There were several questions about "credibility," and Rep. David R. Obey (D-Wis.) delivered a blistering attack on what he called the "crude economic Darwinism" of the budget and then refused to ask Stockman any questions on grounds that "very frankly, I wouldn't believe any answers you gave me."
But most of the salvos were aimed more at the budget than the budget director.
"I don't think there's anyone who thinks this budget's going to fly, and anyone who thinks that it will is nuts," said Rep. Leon E. Panetta (D-Calif.). Republicans are supposed to be against borrowing but "all you do is wind up borrowing for your programs," he added.
Moreover, he said, at least half the spending and revenue measures the administration has proposed to keep the deficit to $91.5 billion for next year are in trouble, which would mean a deficit of at least $120 billion for fiscal 1983.
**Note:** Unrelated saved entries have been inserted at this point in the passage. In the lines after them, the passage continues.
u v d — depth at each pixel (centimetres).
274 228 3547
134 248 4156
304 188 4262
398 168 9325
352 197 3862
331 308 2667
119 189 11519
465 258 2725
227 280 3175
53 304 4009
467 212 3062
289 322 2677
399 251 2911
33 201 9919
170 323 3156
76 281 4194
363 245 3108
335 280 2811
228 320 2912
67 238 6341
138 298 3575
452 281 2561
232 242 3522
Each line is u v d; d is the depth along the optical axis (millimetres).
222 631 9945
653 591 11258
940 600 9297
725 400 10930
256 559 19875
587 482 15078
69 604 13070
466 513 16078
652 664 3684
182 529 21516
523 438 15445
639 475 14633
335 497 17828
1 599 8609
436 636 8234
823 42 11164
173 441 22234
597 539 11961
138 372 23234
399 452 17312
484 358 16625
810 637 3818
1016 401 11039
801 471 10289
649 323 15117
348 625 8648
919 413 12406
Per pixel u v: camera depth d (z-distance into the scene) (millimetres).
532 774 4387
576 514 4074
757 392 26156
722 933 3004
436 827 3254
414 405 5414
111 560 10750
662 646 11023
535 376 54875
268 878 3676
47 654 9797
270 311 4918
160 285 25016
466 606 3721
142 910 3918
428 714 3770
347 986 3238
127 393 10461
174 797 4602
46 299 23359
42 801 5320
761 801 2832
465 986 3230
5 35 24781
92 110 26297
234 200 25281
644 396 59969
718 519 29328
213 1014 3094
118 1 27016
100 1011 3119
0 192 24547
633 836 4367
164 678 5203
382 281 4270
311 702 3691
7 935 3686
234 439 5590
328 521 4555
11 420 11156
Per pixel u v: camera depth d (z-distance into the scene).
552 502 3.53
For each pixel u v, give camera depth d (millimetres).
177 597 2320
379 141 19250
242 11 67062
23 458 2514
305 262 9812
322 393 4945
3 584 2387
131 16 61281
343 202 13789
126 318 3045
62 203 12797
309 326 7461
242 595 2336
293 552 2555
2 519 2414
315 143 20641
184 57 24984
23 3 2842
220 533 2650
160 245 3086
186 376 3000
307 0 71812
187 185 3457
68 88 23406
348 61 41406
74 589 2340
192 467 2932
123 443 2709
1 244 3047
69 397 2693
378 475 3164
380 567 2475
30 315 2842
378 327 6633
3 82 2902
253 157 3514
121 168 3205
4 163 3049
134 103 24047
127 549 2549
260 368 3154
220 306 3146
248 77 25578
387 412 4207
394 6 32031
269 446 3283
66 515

"If we continue on the course we're on today," said Rep. Richard A. Gephardt (D-Mo.), "the deficits will stay high, and we'll wind up with the biggest damn mess you've ever seen."
Jones said the administration has a "major credibility problem" with Congress because of the budget and its projected deficits and warned that the alternative to compromise with Congress will be to "ride our economy and our people down to disaster."
Several Republicans rose to the defense of Stockman and the administration but few if any volunteered all-out support for the budget.
Rep. Delbert L. Latta of Ohio, ranking Republican on the committee, conceded he had been "shocked" by the deficit projections and asked Stockman for suggestions on how to reduce them.
Stockman said Congress should first be concerned with making enough spending cuts to assure that the deficits will not go even higher.